Elevation advice a sweat per day and order supplements-magnesium, EFA, L-glutamine powder, liposomal glutathione, and CBD oil
Naked Mind become more mindful of what I am telling myself and notice my emotions. Wine is not the answer to boredom, stress, or loneliness. What are you telling yourself? I think I used wine as a reward and time marker. "When I finish this I can have that."
Monday-exhausted. I took magnesium before bed and it must have been too much. My stomach was turning all night. I got about 7 hours of sleep. Feeling lazy and unmotivated right now, so I guess I had better get started. I am going to stick with this for the entire 30 days even if I have multiple data points, I will stick with the journals.
SS
Elevation you always have control over three things: your breathe, your posture, and your focus. Take control of these today. Is and not should.
Naked Mind
Elevation biochemical balance and nutrient support
GABA deficiency is common with continual alcohol consumption. Ethanol is similar to GABA so the body stops producing natural production of GABA. Excess Glutamate happens since no GABA to counter.

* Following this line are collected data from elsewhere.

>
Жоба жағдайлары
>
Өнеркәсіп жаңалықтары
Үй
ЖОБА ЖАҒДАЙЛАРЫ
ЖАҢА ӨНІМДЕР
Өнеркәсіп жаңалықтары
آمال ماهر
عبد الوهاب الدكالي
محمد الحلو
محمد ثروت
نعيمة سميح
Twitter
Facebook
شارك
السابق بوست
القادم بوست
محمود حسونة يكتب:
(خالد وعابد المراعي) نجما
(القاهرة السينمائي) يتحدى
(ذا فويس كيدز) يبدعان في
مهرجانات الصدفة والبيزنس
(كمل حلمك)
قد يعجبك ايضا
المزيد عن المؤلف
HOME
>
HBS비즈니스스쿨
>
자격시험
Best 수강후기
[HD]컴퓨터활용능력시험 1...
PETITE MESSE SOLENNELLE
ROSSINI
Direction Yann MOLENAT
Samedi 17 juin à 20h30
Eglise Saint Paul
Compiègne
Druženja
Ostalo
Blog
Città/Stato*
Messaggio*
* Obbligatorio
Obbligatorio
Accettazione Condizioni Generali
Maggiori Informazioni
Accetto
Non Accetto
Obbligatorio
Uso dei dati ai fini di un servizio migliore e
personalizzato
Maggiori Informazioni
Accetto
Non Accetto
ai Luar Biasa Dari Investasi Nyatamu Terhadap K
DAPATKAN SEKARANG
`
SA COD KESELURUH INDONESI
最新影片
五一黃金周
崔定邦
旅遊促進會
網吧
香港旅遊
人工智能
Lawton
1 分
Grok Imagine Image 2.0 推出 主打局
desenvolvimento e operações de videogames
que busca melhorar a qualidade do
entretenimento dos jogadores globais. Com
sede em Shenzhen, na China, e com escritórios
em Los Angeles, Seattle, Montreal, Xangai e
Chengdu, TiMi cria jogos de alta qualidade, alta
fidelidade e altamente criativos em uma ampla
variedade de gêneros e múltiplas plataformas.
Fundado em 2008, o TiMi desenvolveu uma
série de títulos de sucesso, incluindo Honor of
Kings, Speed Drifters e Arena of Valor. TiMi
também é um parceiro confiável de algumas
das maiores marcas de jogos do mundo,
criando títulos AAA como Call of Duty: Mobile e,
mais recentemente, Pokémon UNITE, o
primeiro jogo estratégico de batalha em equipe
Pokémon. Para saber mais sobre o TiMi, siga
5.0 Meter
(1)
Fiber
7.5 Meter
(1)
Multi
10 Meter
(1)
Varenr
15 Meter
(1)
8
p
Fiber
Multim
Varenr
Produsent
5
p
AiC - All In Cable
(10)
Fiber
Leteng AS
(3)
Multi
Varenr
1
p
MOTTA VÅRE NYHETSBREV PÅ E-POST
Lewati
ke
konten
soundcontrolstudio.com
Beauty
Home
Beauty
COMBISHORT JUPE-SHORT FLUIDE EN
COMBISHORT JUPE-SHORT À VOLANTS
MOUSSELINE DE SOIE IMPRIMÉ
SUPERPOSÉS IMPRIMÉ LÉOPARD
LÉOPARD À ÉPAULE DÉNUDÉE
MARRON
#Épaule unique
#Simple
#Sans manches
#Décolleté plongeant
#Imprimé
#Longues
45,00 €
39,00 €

Have to clear up inflammation-minerals are depleted and must be restored
magnesium, vitamin B6, Glutamine, NAC and protein
nutritional yeast has B6
cold pressed braggs olive oil
endorphin stimulating activities help to replace alcohol as an option.
Day 3 PM I made it and it wasn't that bad
Breakfast-2 eggs, sausage, 1/4 bagel with butter. Lunch-hot metab, lunch meat, cheese, mayo, 1 slice bread. Snack 1/2 english muffin with PB and coffee. Dinner-3 breadcrumb encrusted chicken tender, fries, salsa and sour cream, AF margarita with juice of 1 lime and 1 orange. Kambucha
Lesson today-do not let yourself get thirsty. Keep the water and other fluids going. Learning about the brain during the NM talk today was really good.

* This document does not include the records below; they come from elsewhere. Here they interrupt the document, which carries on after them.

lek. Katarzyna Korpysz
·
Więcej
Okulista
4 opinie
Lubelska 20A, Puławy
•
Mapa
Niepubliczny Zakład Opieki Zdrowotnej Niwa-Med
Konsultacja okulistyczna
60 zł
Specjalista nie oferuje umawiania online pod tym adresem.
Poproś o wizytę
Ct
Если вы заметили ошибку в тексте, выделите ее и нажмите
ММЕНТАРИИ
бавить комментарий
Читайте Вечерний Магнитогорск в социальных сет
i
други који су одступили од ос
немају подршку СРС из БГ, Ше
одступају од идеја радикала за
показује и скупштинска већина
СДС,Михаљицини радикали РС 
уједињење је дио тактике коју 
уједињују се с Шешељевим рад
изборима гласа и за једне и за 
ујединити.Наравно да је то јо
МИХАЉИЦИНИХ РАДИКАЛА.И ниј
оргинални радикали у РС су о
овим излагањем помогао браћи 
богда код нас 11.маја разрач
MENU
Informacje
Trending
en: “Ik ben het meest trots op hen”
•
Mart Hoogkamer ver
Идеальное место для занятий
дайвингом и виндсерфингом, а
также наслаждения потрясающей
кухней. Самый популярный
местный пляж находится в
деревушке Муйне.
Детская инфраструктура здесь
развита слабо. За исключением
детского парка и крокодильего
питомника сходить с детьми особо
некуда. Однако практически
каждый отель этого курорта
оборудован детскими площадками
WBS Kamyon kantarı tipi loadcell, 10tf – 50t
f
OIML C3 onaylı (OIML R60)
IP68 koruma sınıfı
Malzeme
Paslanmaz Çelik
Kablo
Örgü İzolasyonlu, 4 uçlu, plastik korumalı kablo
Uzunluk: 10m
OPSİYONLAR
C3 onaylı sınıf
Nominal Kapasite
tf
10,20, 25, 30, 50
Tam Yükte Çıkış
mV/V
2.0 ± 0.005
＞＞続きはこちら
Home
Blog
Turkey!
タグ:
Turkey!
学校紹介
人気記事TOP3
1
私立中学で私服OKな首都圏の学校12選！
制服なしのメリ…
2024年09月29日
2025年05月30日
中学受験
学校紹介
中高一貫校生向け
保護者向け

Bible verse-Isaiah 55:11-13 so shall my word be that goeth forth out of my mouth: it shall not return unto me void, but it shall accomplish that which I please, and it shall prosper in the thing whereto I sent it. For ye shall go out with joy and be led forth with peace: the mountains and the hills shall break forth before you into singing, and all the trees of the field shall clap their hands. Instead of the thorn shall come up the fir tree, and instead of the brier shall come up the myrtle tree: and it shall be to the Lord for a name, for an everlasting sign that shall not be cut off.

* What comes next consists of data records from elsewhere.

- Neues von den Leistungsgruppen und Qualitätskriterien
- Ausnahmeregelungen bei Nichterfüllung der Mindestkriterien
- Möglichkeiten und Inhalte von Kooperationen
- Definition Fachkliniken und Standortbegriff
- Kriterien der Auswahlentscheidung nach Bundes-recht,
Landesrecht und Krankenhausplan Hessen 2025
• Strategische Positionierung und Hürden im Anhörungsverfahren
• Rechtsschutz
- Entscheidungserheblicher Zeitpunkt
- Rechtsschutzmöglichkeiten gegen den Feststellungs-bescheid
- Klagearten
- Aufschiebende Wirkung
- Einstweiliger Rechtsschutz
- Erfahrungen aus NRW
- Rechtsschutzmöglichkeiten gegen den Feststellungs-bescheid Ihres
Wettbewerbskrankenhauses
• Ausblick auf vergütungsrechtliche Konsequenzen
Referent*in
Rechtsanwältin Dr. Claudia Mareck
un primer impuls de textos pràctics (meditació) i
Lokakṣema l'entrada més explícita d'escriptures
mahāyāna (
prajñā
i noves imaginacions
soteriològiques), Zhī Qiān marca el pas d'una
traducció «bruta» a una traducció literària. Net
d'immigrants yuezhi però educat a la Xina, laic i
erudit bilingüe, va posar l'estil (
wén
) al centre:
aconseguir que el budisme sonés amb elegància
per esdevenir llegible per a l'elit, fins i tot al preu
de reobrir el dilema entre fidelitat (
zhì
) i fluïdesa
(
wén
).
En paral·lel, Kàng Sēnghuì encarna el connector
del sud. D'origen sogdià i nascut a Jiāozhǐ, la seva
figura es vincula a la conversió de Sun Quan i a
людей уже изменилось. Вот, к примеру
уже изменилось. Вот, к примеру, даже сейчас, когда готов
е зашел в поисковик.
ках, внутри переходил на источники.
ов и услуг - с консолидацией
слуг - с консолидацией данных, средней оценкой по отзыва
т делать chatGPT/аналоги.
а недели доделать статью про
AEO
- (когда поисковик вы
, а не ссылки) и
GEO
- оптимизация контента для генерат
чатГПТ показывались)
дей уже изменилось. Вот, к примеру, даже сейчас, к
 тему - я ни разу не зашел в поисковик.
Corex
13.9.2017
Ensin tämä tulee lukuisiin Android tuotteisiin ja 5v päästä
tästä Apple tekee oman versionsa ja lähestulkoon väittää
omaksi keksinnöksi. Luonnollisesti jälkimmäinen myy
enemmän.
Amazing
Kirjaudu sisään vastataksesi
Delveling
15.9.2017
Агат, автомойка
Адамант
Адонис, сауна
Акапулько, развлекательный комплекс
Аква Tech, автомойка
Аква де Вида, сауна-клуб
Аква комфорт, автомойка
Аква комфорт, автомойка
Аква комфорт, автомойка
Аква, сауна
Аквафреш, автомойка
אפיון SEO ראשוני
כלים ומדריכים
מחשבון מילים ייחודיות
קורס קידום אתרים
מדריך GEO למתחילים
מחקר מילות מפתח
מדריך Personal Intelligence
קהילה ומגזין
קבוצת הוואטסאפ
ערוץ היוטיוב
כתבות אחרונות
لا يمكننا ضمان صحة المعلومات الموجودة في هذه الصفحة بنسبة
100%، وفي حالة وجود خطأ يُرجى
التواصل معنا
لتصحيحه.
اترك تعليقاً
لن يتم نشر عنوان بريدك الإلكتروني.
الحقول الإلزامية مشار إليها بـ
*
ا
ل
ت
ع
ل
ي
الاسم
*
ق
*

I like this verse. God can take me with my thorns and rough edges and turn me into a whole new creature. Yes, he can get rid of the briars, but it is more because the fir replaces the thorn bush and the myrtle replaces the briar. This is a good step. I feel so calm but not as wandering as last time. I know that bad things don't always happen when I drink, but all the bad things that have happened to me have been in the presence of alcohol. What does that say? If I go back to a time when I did not drink or plan to drink for parties etc it would have to be 7th grade-8th grade. Yes, I got terribly drunk in Florida with those kids the same night Dad had an AA meeting when I was 14. Maybe I should put more blame on Dad for the drinking. Who knows...alcohol just seemed to be around. We tried to get a drink here and there. I did not know what drunk was so drinking a screwdriver like Dad was just a drink not let's keep going. Since high school, I just drank at every party, every bar night etc. Turning 21 was happy hour. I don't remember having alcohol in my place. Maybe...I just can't remember.